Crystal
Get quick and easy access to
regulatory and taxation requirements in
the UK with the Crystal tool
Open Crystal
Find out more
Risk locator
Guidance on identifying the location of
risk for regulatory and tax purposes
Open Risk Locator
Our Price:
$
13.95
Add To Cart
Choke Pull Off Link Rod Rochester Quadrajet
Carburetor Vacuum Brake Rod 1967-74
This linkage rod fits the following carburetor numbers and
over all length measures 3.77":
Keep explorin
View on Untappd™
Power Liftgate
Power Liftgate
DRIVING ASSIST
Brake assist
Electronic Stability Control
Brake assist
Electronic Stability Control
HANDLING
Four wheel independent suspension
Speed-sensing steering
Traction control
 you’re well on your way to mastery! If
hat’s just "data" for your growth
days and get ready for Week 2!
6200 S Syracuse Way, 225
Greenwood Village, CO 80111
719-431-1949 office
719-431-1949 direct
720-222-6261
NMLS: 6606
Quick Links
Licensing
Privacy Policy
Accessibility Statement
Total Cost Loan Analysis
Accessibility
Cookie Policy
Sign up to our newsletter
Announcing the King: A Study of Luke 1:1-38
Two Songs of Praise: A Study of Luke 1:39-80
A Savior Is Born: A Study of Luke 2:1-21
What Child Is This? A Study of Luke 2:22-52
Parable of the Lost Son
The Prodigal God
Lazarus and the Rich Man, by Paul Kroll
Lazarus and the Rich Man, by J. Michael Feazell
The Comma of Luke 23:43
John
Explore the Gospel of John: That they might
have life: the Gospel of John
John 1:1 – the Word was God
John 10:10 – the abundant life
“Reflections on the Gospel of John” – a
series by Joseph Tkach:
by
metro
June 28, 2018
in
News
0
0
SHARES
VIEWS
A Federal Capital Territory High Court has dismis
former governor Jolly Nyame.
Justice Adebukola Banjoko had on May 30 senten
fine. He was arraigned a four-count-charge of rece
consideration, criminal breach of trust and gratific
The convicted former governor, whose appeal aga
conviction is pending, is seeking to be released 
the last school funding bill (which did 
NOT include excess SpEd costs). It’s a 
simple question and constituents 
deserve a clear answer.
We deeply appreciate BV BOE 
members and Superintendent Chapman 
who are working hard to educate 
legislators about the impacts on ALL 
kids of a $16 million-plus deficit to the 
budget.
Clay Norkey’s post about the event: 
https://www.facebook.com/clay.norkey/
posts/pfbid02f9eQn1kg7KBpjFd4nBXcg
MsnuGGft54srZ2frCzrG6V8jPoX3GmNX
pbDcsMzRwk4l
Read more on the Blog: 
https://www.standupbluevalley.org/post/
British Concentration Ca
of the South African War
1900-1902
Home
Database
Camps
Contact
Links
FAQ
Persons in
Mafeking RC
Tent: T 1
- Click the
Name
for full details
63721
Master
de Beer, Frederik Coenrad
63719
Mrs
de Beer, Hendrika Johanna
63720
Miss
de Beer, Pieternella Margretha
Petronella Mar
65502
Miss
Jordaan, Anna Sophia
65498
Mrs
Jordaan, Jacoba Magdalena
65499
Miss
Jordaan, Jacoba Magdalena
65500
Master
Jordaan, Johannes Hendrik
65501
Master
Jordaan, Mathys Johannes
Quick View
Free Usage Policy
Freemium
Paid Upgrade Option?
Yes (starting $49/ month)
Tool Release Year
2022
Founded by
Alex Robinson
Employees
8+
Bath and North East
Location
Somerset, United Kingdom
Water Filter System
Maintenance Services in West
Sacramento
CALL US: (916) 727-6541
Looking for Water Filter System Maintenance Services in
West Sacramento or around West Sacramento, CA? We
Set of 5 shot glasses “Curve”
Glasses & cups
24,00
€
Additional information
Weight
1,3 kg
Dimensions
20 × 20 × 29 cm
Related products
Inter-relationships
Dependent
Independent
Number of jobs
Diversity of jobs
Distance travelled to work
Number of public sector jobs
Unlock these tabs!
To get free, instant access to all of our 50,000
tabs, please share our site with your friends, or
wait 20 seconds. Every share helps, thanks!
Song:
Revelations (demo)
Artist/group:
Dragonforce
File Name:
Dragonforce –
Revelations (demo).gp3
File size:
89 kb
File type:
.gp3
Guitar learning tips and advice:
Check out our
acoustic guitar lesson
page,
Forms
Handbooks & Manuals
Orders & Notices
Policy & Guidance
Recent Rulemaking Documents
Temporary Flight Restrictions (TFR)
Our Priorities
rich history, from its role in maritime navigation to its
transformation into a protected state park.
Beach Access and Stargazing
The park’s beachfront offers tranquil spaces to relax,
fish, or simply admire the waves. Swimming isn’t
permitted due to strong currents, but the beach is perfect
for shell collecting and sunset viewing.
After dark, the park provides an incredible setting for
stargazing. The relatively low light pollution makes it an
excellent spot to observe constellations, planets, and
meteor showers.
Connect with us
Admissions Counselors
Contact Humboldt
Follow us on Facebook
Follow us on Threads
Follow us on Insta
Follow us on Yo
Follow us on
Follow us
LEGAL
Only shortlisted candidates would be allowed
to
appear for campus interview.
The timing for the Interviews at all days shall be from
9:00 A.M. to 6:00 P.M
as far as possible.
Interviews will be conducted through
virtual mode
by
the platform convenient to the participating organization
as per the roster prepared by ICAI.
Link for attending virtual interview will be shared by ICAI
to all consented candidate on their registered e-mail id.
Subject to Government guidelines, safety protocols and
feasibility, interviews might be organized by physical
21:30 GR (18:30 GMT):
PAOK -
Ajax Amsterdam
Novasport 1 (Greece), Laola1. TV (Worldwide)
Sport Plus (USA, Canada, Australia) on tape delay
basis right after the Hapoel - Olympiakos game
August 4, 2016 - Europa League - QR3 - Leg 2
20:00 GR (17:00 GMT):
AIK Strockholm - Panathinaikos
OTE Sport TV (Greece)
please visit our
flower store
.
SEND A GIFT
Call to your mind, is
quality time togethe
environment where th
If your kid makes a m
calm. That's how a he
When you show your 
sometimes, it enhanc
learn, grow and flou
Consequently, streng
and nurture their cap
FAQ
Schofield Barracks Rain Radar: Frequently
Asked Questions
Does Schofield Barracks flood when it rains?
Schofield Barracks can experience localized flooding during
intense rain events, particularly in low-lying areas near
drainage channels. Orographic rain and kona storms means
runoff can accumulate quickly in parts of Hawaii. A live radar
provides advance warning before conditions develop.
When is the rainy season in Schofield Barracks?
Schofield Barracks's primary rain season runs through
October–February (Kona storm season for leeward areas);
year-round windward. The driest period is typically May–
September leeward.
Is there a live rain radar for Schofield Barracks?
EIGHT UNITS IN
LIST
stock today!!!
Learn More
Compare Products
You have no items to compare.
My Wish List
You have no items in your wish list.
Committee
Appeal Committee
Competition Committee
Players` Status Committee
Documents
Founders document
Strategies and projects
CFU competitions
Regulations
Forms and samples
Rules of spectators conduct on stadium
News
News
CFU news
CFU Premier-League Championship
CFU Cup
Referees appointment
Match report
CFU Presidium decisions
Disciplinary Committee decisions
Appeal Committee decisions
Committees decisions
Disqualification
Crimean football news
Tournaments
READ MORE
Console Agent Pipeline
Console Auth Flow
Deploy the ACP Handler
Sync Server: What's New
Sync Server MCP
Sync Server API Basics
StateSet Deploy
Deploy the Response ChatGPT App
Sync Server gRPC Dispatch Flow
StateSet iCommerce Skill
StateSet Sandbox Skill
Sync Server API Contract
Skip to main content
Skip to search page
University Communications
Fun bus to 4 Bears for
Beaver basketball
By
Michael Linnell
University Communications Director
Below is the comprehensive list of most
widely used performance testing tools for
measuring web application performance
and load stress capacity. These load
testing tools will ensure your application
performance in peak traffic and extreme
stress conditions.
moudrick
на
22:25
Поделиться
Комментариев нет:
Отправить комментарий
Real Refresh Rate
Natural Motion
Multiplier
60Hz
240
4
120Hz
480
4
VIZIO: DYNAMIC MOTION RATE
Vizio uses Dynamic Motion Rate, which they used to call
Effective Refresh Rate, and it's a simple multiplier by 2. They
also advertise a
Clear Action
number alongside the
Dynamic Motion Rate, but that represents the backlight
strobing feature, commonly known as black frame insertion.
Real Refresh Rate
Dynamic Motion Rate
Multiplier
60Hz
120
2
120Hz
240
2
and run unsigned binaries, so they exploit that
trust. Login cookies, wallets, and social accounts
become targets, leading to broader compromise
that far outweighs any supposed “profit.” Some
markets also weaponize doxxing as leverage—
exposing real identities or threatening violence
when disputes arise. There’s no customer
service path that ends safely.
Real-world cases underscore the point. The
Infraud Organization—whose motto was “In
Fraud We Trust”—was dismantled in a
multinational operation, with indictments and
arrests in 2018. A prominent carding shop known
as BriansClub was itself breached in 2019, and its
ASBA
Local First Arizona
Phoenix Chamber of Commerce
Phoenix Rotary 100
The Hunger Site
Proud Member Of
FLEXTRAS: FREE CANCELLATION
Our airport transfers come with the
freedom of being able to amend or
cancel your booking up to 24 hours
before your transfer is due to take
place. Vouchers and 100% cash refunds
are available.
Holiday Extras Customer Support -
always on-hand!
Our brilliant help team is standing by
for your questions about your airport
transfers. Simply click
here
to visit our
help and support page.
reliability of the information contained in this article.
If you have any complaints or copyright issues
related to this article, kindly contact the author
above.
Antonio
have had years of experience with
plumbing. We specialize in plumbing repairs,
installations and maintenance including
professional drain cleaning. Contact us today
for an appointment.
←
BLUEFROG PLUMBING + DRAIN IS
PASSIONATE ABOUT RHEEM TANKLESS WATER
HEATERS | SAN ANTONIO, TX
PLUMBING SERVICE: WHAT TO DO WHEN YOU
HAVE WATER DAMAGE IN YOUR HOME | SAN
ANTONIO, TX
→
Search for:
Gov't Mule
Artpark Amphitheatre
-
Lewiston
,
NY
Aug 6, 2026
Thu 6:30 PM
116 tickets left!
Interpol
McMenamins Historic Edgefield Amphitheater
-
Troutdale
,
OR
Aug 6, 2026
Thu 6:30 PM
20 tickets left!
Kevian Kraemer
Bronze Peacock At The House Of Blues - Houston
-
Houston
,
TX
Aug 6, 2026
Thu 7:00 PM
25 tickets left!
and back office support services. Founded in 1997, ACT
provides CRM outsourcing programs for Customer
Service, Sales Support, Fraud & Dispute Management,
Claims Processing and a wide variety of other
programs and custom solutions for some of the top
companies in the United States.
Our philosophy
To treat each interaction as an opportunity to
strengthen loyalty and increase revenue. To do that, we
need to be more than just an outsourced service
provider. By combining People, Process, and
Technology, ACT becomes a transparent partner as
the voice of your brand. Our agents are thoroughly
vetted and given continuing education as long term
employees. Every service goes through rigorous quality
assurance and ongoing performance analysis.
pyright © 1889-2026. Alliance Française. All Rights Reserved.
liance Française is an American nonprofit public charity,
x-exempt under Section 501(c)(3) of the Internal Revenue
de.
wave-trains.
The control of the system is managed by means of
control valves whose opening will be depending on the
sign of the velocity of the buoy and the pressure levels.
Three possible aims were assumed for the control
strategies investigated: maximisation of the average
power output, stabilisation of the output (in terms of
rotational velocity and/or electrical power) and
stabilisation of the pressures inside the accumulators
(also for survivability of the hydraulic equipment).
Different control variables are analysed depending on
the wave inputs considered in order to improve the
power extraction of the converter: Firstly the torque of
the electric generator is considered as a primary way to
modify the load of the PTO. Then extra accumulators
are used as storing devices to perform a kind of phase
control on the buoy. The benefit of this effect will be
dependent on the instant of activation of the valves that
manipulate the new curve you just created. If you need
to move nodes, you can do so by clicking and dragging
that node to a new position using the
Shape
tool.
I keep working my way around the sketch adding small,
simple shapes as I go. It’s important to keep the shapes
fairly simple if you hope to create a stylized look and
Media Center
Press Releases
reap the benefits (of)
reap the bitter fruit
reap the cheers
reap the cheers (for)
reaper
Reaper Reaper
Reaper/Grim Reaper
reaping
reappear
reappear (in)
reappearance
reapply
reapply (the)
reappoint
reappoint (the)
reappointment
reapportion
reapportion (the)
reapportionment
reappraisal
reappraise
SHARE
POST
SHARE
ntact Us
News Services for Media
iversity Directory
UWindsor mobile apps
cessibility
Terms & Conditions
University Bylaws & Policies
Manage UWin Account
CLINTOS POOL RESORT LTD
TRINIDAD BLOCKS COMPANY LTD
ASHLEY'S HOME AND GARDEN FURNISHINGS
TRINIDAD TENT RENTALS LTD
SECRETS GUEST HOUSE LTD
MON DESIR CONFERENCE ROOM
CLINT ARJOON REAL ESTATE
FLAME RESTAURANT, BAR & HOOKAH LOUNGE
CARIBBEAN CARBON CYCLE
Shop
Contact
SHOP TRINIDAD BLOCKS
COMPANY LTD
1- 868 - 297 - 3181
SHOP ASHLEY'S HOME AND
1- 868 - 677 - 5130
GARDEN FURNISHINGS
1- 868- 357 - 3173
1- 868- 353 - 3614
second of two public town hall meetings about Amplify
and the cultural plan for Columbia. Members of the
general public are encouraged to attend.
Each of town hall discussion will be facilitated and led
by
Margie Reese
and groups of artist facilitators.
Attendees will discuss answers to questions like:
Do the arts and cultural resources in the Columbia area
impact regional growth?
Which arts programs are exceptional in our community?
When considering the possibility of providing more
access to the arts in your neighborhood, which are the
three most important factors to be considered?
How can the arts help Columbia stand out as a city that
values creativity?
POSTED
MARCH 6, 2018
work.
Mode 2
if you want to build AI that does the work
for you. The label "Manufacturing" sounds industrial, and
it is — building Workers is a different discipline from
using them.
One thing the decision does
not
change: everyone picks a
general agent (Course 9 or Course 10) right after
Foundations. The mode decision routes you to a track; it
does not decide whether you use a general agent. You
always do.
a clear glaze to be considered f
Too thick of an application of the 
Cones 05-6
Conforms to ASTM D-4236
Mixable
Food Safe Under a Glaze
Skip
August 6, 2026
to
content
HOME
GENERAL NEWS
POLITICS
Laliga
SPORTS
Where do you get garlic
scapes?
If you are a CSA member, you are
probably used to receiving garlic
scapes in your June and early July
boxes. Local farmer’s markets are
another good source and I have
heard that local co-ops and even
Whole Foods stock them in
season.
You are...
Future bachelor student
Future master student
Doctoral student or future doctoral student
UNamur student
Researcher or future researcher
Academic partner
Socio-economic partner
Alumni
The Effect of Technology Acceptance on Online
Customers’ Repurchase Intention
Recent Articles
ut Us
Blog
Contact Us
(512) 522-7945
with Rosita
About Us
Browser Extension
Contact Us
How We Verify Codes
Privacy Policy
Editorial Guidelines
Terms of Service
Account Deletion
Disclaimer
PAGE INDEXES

EXERCISE DESCRIPTION:
Start at the first line of the material and transcribe each line exactly, stopping once the line containing "Traction control" has been written.

RESPONSE:
Crystal
Get quick and easy access to
regulatory and taxation requirements in
the UK with the Crystal tool
Open Crystal
Find out more
Risk locator
Guidance on identifying the location of
risk for regulatory and tax purposes
Open Risk Locator
Our Price:
$
13.95
Add To Cart
Choke Pull Off Link Rod Rochester Quadrajet
Carburetor Vacuum Brake Rod 1967-74
This linkage rod fits the following carburetor numbers and
over all length measures 3.77":
Keep explorin
View on Untappd™
Power Liftgate
Power Liftgate
DRIVING ASSIST
Brake assist
Electronic Stability Control
Brake assist
Electronic Stability Control
HANDLING
Four wheel independent suspension
Speed-sensing steering
Traction control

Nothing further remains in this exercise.